WHAT TO WORK ON — Write out the entries, please, from the line containing "(103, 325) //" through their final line, exactly and with nothing else.

EXCERPTED DATA Block Start

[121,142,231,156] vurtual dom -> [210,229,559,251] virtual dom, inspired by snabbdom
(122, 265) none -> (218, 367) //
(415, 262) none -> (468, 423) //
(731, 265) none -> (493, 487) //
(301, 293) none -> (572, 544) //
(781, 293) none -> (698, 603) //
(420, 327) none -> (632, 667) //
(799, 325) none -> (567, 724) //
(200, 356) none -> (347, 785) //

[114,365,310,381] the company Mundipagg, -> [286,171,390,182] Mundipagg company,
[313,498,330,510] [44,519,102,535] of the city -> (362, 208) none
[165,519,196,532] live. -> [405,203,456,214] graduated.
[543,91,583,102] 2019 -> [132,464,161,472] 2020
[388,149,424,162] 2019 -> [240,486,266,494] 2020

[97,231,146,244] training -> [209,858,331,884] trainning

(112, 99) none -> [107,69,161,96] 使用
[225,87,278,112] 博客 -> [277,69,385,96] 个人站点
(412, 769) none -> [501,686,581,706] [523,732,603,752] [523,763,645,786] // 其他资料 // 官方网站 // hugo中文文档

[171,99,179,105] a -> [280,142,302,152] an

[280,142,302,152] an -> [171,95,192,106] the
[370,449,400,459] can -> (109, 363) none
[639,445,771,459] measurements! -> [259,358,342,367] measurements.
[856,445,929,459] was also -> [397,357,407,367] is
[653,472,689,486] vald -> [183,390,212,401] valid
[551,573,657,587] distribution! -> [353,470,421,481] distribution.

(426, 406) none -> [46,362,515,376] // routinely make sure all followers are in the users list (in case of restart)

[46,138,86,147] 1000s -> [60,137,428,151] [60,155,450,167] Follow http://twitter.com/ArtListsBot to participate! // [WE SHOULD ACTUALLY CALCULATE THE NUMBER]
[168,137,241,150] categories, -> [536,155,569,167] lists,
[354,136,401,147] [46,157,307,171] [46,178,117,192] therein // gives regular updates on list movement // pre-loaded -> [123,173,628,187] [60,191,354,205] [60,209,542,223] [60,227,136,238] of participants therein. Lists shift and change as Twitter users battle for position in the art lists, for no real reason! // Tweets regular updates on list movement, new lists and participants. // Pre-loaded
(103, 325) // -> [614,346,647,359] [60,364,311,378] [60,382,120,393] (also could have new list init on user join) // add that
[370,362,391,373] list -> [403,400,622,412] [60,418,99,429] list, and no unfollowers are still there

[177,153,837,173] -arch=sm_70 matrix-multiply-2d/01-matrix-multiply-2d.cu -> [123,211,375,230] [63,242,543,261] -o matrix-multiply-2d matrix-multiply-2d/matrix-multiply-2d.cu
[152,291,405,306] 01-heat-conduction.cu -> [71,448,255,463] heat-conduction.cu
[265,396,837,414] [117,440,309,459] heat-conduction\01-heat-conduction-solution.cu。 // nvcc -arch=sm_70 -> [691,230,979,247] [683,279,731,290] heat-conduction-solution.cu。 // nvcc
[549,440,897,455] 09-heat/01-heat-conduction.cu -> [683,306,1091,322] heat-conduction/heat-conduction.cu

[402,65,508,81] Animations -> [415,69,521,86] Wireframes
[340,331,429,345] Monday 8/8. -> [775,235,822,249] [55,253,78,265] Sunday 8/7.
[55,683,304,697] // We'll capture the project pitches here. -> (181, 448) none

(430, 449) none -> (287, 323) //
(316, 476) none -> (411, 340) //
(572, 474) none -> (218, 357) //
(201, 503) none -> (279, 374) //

EXCERPTED DATA Block End

COMPLETED EXERCISE —
(103, 325) // -> [614,346,647,359] [60,364,311,378] [60,382,120,393] (also could have new list init on user join) // add that
[370,362,391,373] list -> [403,400,622,412] [60,418,99,429] list, and no unfollowers are still there

[177,153,837,173] -arch=sm_70 matrix-multiply-2d/01-matrix-multiply-2d.cu -> [123,211,375,230] [63,242,543,261] -o matrix-multiply-2d matrix-multiply-2d/matrix-multiply-2d.cu
[152,291,405,306] 01-heat-conduction.cu -> [71,448,255,463] heat-conduction.cu
[265,396,837,414] [117,440,309,459] heat-conduction\01-heat-conduction-solution.cu。 // nvcc -arch=sm_70 -> [691,230,979,247] [683,279,731,290] heat-conduction-solution.cu。 // nvcc
[549,440,897,455] 09-heat/01-heat-conduction.cu -> [683,306,1091,322] heat-conduction/heat-conduction.cu

[402,65,508,81] Animations -> [415,69,521,86] Wireframes
[340,331,429,345] Monday 8/8. -> [775,235,822,249] [55,253,78,265] Sunday 8/7.
[55,683,304,697] // We'll capture the project pitches here. -> (181, 448) none

(430, 449) none -> (287, 323) //
(316, 476) none -> (411, 340) //
(572, 474) none -> (218, 357) //
(201, 503) none -> (279, 374) //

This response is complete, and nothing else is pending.